The American middle-class who is already struggling for mere survival isn’t going to quit their scarce jobs to hop up and down in the streets en masse. But, what many are doing is asking questions, spreading information and demanding better. This struggle is timeless… it’s nothing new. It’s all just a little bit if history repeating.

“One of the penalties for refusing to participate in politics is that you end up being governed by your inferiors.” - Plato

“If a nation expects to be ignorant and free, in a state of civilization, it expects what never was and never will be.” - Thomas Jefferson

“Remember that a government big enough to give you everything you want is also big enough to take away everything you have.” - Davy Crockett

“Giving money and power to government is like giving whiskey and car keys to teenage boys.” - P.J. O’Rourke

“I hope we shall crush in its birth the aristocracy of our monied corporations which dare already to challenge our government to a trial by strength, and bid defiance to the laws of our country.” - Thomas Jefferson

“The liberties of a people never were, nor ever will be, secure, when the transactions of their rulers may be concealed from them.” - Patrick Henry

“I had been looking for leaders, but I realized that leadership is about being the first to act.” - Edward Snowden

"EVERY attack now made on WikiLeaks and Julian Assange was made against me and the release of the Pentagon Papers at the time.” - Daniel Ellsberg

There IS a fight and please don’t discount those that participate and/or support it by ignoring it…

Not the huge, stomping rallies i’d expect, but it’s a lot better than the nothing i imagined. (there are maybe 20 people on the bottom picture?)

The middle and lower class are exactly who need to go there, we are the turtle holding the world.

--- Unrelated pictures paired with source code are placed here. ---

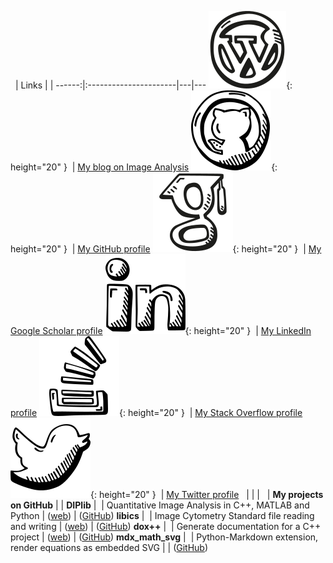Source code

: &nbsp; | Links |   |
------:|:----------------------|---|---
![](wordpress.svg){: height="20" }&nbsp;      | [My blog on Image Analysis](https://www.crisluengo.net)
![](github.svg){: height="20" }&nbsp;         | [My GitHub profile](https://github.com/crisluengo)
![](google_scholar.svg){: height="20" }&nbsp; | [My Google Scholar profile](http://scholar.google.com/citations?user=SM3nQwYAAAAJ&hl=en)
![](linkedin.svg){: height="20" }&nbsp;       | [My LinkedIn profile](https://www.linkedin.com/in/crisluengo)
![](stack_overflow.svg){: height="20" }&nbsp; | [My Stack Overflow profile](https://stackoverflow.com/users/7328782/cris-luengo)
![](twitter.svg){: height="20" }&nbsp;        | [My Twitter profile](https://twitter.com/TheDIPlibGuy)
&nbsp; | | |
&nbsp; | **My projects on GitHub** | |
**DIPlib**&nbsp;\|&nbsp;         | Quantitative Image Analysis in C++, MATLAB and Python | ([web](https://diplib.org)) | ([GitHub](https://github.com/DIPlib/diplib))
**libics**&nbsp;\|&nbsp;         | Image Cytometry Standard file reading and writing | ([web](https://svi-opensource.github.io/libics/)) | ([GitHub](https://github.com/svi-opensource/libics))
**dox++**&nbsp;\|&nbsp;          | Generate documentation for a C++ project | ([web](https://crisluengo.github.io/doxpp/)) | ([GitHub](https://github.com/crisluengo/doxpp))
**mdx\_math\_svg**&nbsp;\|&nbsp; | Python-Markdown extension, render equations as embedded SVG | | ([GitHub](https://github.com/crisluengo/mdx_math_svg))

I agree though when you say a lot more critical thinking is popping up; but i’m afraid that as long as it doesnt embarass them publicly, on their redneck voters tv’s, they wont fear it one bit. There should really be some rage in the streets. As in brazil, with the world cup fiasco. Maybe i’ve been spoiled by living where i live, where this sort of stuff works.

I do love your enthusiasm though. Keep informing everybody. Something big has to start soon, from us, or we are all fucked.

If you haven’t donated lately, now’s a perfect time… https://supporters.eff.org/donate

1 Like

It doesn’t have to take decades if we stop playing to the strengths of stupid.

It doesn’t have to take decades if we stop playing to the strengths of stupid.

You’re in a battle with human nature and I commend you for it. But, I think changing human nature will take even longer than decades. More like centuries.